Dios santo, Juez justo: en el monte Sinaí nos has dado tu ley con el propósito de que sea la guía para todas nuestras obras, nuestras palabras y nuestros pensamientos, lo que significa que todo cuanto no se ajuste a esta norma será considerado como pecado ante tu tribunal divino (1Jn 2:3, 3:4). Todas las veces que miro mi rostro en este claro espejo veo mi fealdad y me invade un espanto. A ti, Señor, debiera amar más que a todas las demás cosas, pero ¡cuántas veces amo al mundo (1Jn 2:15) más que a ti!

A nadie debiera temer más que a ti; sin embargo, ¡cuántas veces me hago partícipe de pecados, olvidándome de temerte a ti! Me pides que deposite mi confianza enteramente en ti; pero ¡cuántas veces desfallece mi corazón ante las adversidades, y lleno de dolor y angustia duda de tu providencia paternal! A ti, oh Señor, debiera obedecer de todo corazón; pero siempre de nuevo, mi carne se rebela contra la ley de la obediencia y me tiene cautivo en la prisión del pecado (Ro 7:23). Mis pensamientos debieran ser santos, y también santos y puros debieran ser mis deseos. Pero, ¡cuántas veces, pensamientos vanos e impíos perturban la paz de mi conciencia!

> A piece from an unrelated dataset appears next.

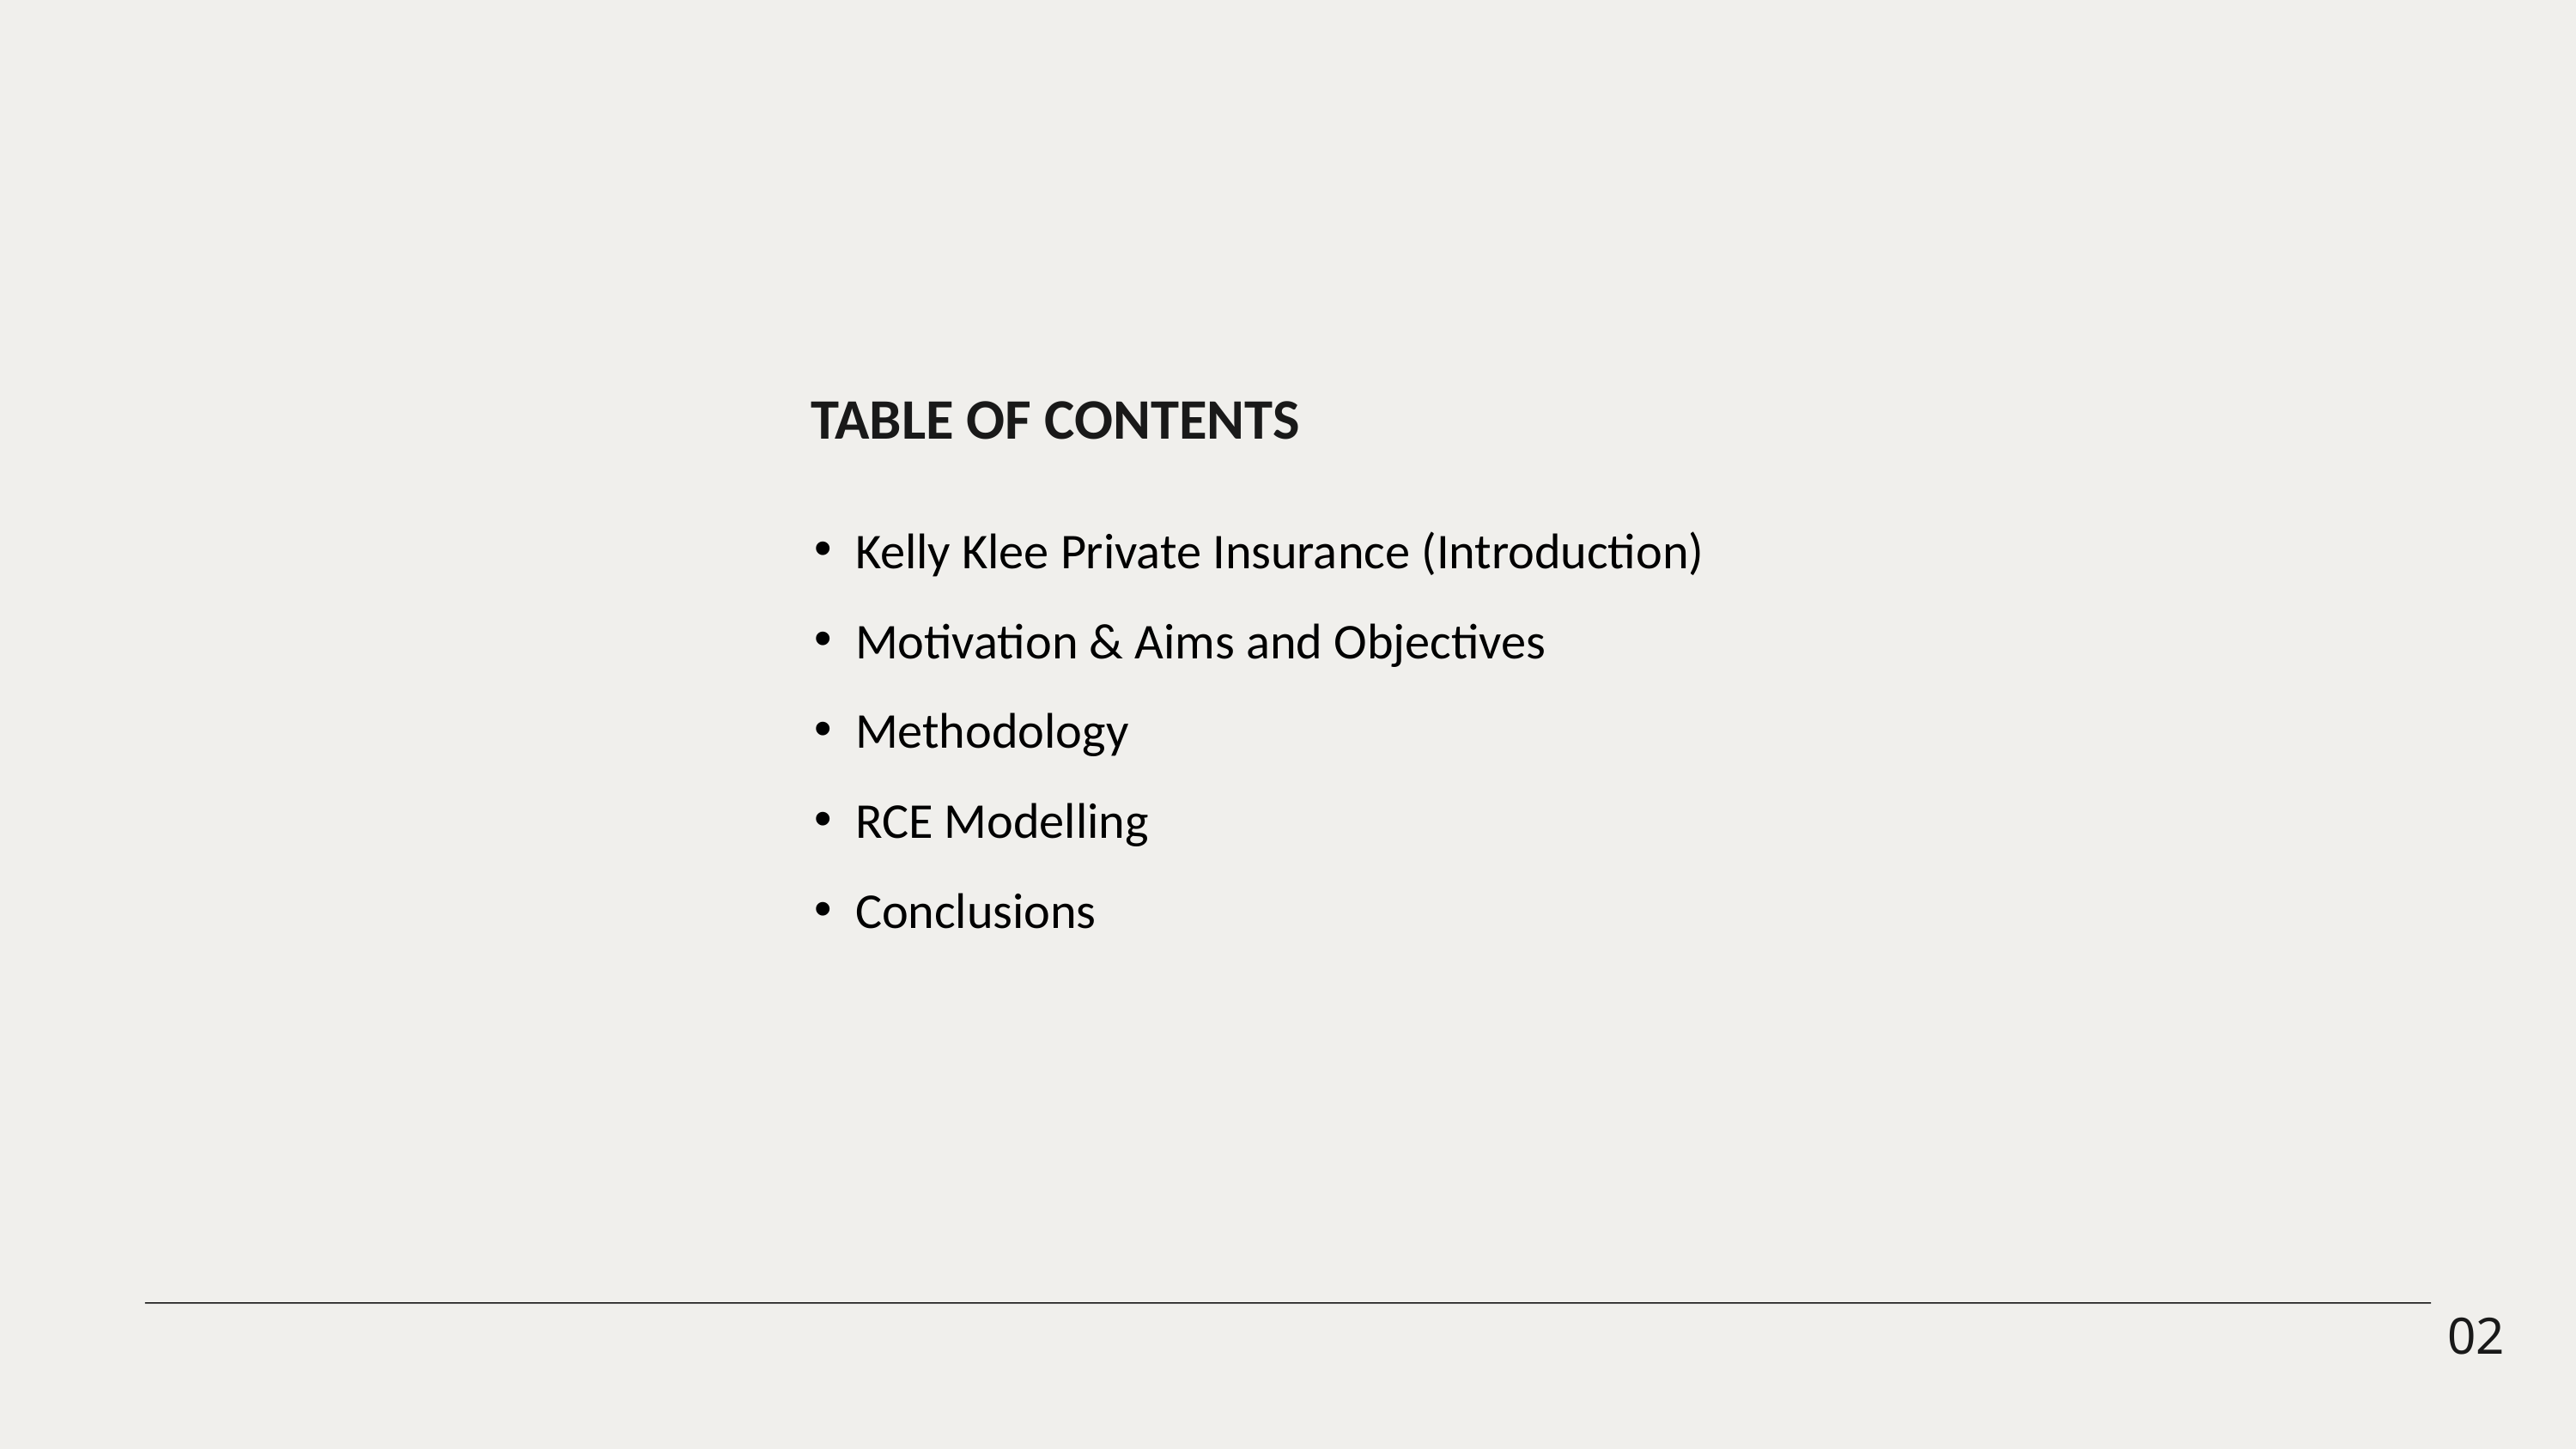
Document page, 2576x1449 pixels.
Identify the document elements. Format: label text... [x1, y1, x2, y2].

text_box TABLE OF CONTENTS [547, 370, 1564, 451]
text_box 02 [2269, 1303, 2505, 1364]
text_box Kelly Klee Private Insurance (Introduction) Motivation & Aims and Objectives Methodology RCE Modelling Conclusions [773, 488, 1736, 939]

Sólo a ti, Señor, debieran dirigirse las invocaciones de mi corazón; pero en muchos momentos de oración, mi espíritu comienza a divagar y a abrigar dudas en cuanto a la eficacia de su oración. ¡Cuán perezoso soy para orar, y además desanimado cuando tendría que estar lleno de confianza! ¡Cuántas veces, la única que ora es la lengua, cuando lo que Dios quiere es que lo haga en espíritu y en verdad (Jn 4:23)! Constantemente me olvido por completo de las abundantes bendiciones que a diario derramas sobre mí, en lugar de darte las gracias por todas ellas. ¡Con cuánta indiferencia suelo recibir tus innumerables dones, y cuán tibia es mayormente la devoción en mi corazón! Necesito tus dádivas, pero no se me ocurre alabarte a ti, el dador. Me conformo con permanecer a la orilla del arroyito sin empeñarme en buscar el manantial de donde surge. Tus palabras son espíritu y son vida (Jn 6:63) pero con frecuencia impido que den fruto (Mt 13:7) y destruyo en mí la obra del Espíritu Santo. Sucede también que apago en mí la chispa de un buen propósito en lugar de pedir, casi con angustia, que aumentes en mí el deseo de hacer el bien.

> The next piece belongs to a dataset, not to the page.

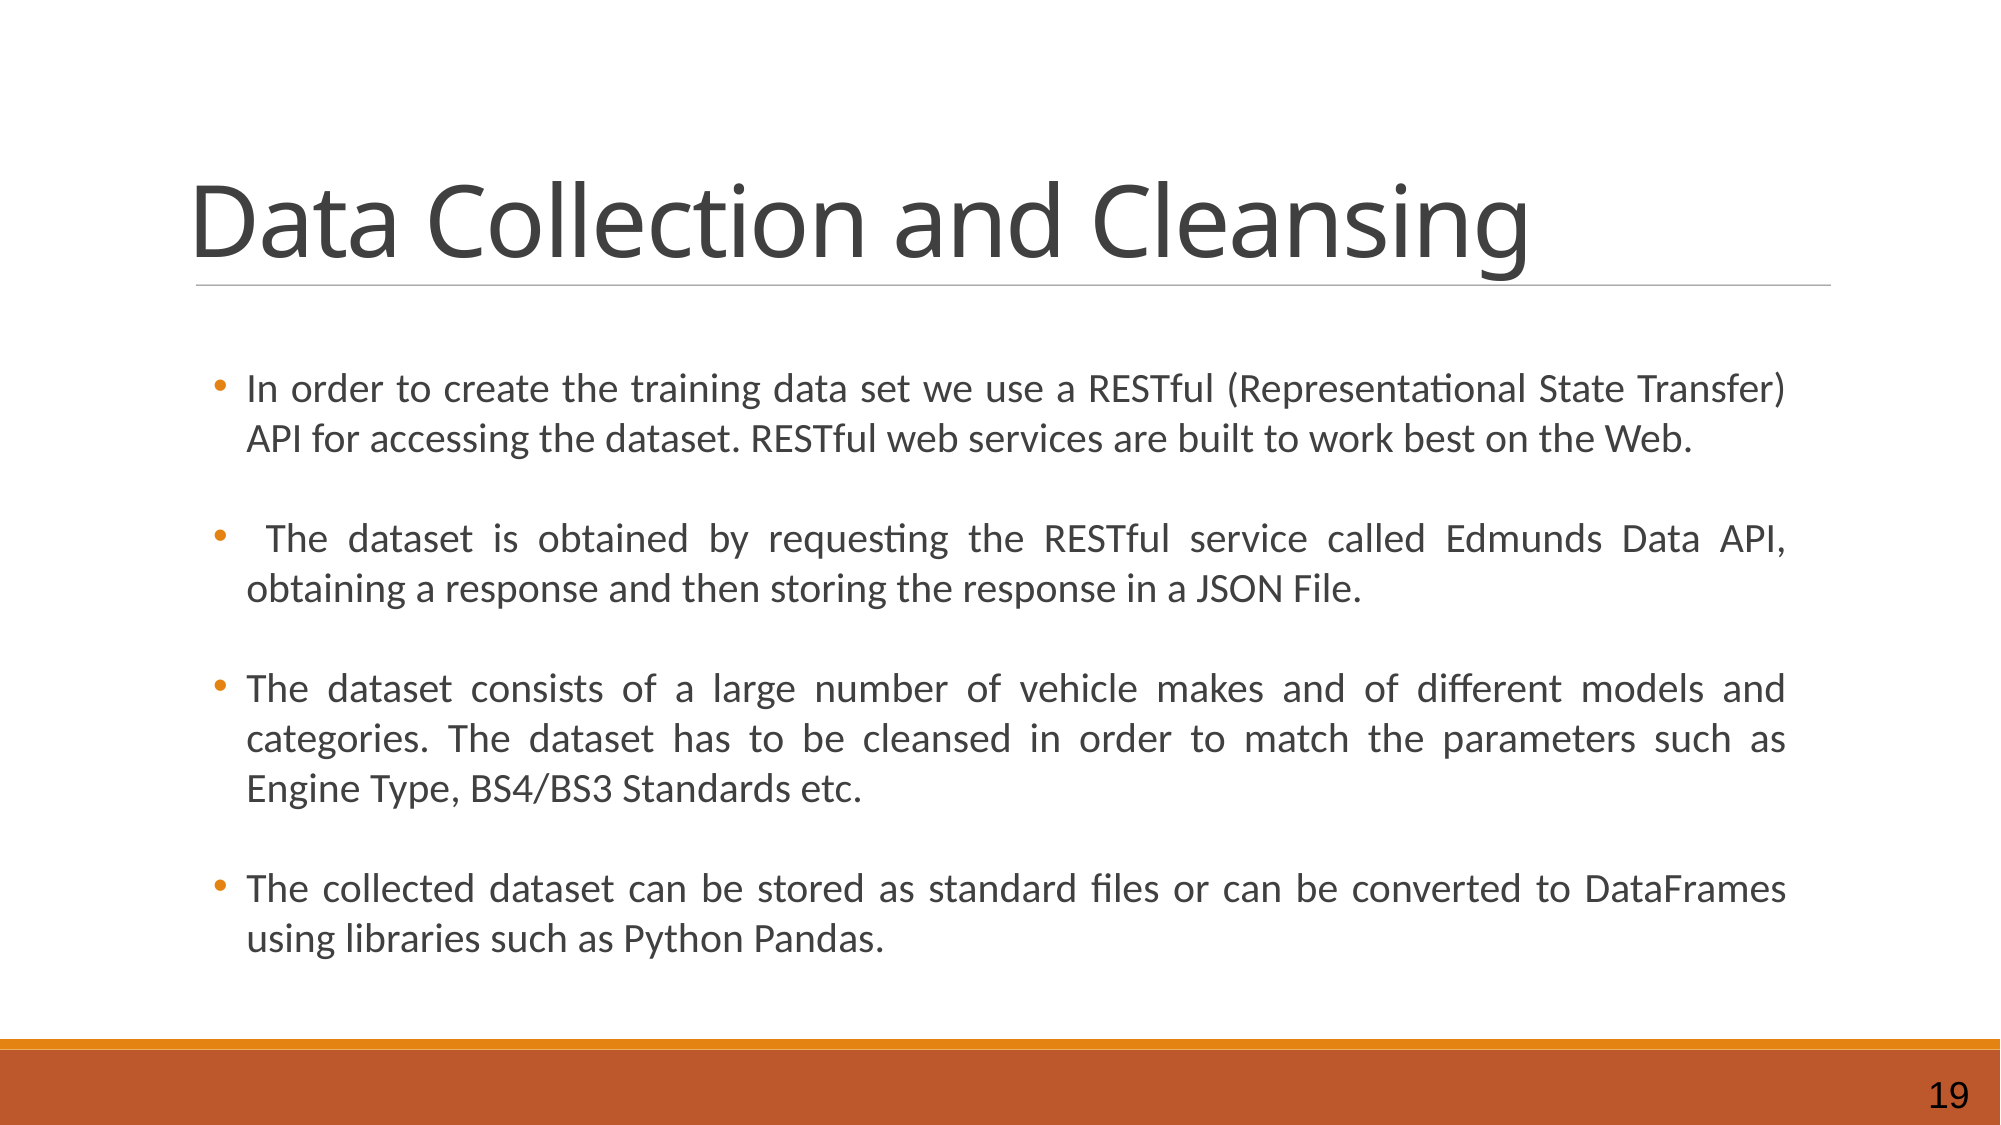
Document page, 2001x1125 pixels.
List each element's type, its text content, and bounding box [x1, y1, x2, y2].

En compensación de estos pecados y todas mis demás faltas te ofrezco, Dios mío, la perfecta obediencia de tu Hijo, que durante los días de su vida en esta tierra te amó de todo corazón y en obediencia perfecta. En sus obras, palabras y pensamientos no fue hallada ni la más mínima mancha de pecado ni culpa alguna (Is 53:9). Mi carencia la suplo muy confiado con su plenitud. Por causa de tu amado Hijo ten compasión, Señor de tu pobre siervo. Amén.